*** Begin section ***
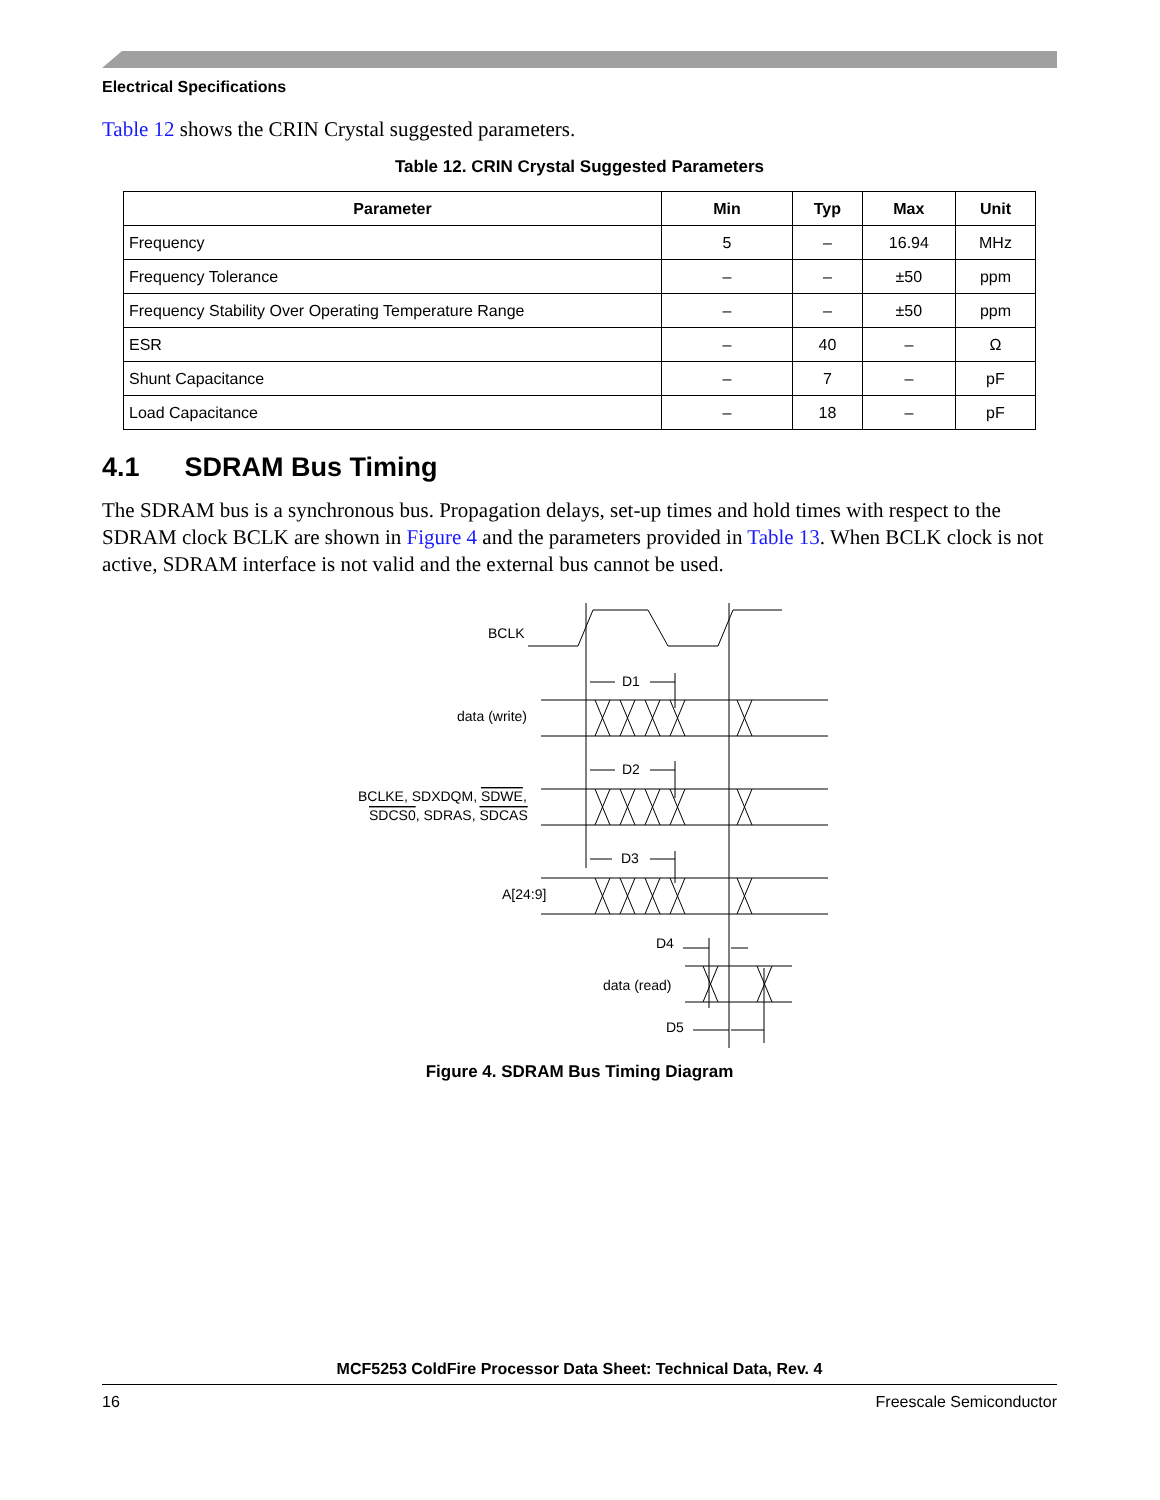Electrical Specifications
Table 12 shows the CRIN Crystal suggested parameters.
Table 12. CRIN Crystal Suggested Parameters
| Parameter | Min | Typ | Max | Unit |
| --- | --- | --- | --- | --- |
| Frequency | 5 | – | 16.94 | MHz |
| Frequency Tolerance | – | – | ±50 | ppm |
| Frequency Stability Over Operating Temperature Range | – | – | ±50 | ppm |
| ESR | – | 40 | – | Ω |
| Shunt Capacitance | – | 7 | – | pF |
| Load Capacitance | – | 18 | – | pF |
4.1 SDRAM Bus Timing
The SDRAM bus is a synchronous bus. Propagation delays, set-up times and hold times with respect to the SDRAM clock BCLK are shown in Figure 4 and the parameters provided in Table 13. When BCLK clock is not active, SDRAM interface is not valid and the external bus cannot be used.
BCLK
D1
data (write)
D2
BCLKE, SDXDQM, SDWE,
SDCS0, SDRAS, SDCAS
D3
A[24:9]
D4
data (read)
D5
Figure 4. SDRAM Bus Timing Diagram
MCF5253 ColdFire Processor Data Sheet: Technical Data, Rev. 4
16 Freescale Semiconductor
*** End section ***
— Work instructions —
Reproduce the records above from their first line to the line bearing "4.1 SDRAM Bus Timing", both ends included, leaving every picture out.

— Response to the task —
Electrical Specifications
Table 12 shows the CRIN Crystal suggested parameters.
Table 12. CRIN Crystal Suggested Parameters
| Parameter | Min | Typ | Max | Unit |
| --- | --- | --- | --- | --- |
| Frequency | 5 | – | 16.94 | MHz |
| Frequency Tolerance | – | – | ±50 | ppm |
| Frequency Stability Over Operating Temperature Range | – | – | ±50 | ppm |
| ESR | – | 40 | – | Ω |
| Shunt Capacitance | – | 7 | – | pF |
| Load Capacitance | – | 18 | – | pF |
4.1 SDRAM Bus Timing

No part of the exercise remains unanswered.